> _MATERIAL PROVIDED_
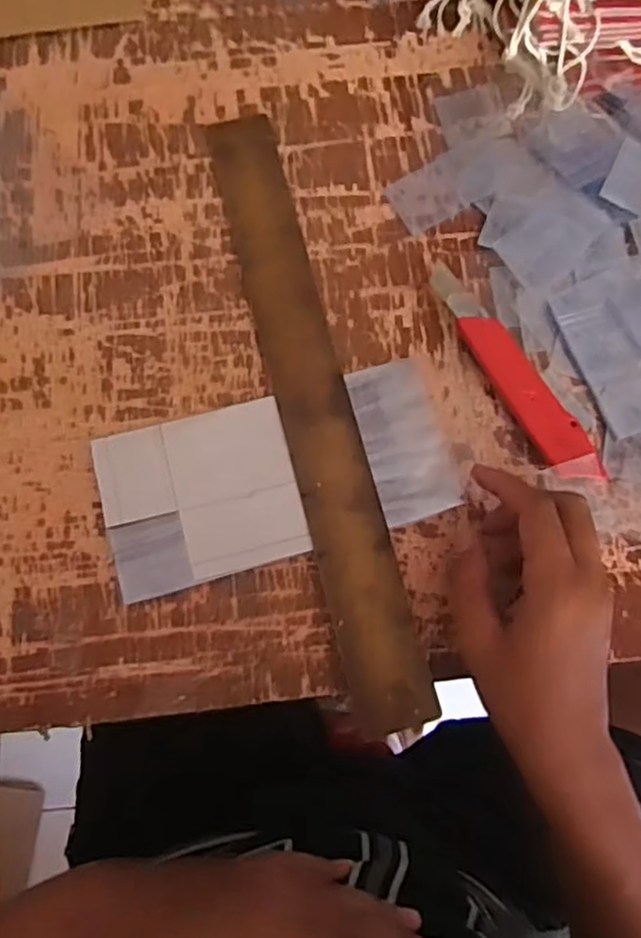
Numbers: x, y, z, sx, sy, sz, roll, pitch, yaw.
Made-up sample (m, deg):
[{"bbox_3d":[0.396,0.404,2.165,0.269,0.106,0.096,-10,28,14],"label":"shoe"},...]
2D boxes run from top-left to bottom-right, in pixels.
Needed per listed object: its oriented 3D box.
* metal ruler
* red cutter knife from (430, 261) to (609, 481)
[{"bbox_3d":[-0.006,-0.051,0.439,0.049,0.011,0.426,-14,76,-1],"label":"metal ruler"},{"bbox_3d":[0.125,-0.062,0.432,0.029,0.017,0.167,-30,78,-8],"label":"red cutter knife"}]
* * *
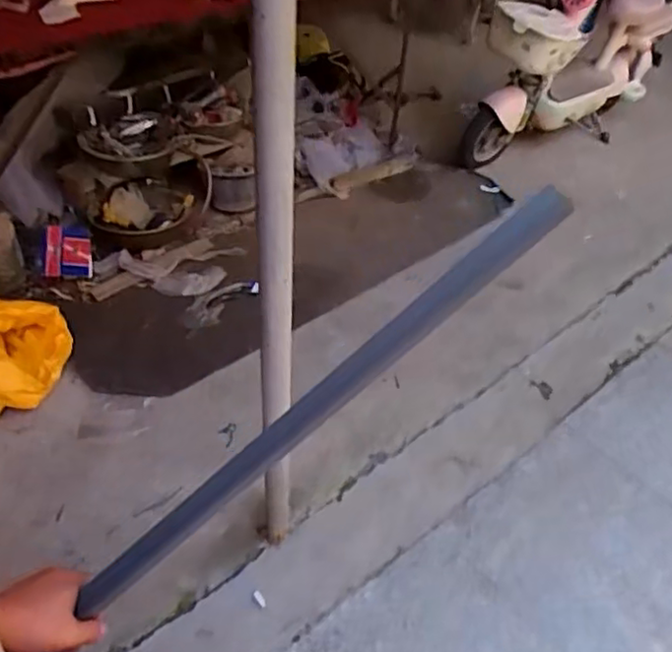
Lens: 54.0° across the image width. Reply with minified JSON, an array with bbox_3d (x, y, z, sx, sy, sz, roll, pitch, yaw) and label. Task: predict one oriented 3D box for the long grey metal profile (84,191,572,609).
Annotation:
...
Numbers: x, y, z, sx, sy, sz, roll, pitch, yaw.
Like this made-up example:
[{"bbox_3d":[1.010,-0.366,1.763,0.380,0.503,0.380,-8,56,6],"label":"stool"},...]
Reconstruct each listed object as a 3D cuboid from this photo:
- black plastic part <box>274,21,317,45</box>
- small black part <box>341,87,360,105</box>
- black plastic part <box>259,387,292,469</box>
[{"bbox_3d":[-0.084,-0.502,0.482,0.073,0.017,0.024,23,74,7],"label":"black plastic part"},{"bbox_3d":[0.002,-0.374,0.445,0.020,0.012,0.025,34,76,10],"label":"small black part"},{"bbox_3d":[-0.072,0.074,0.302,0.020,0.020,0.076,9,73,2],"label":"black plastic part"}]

> _EXERCISE PROMPT_
Using the data above, count the lines that include "listed" and write the number alone.

> _TASK RESULT_
2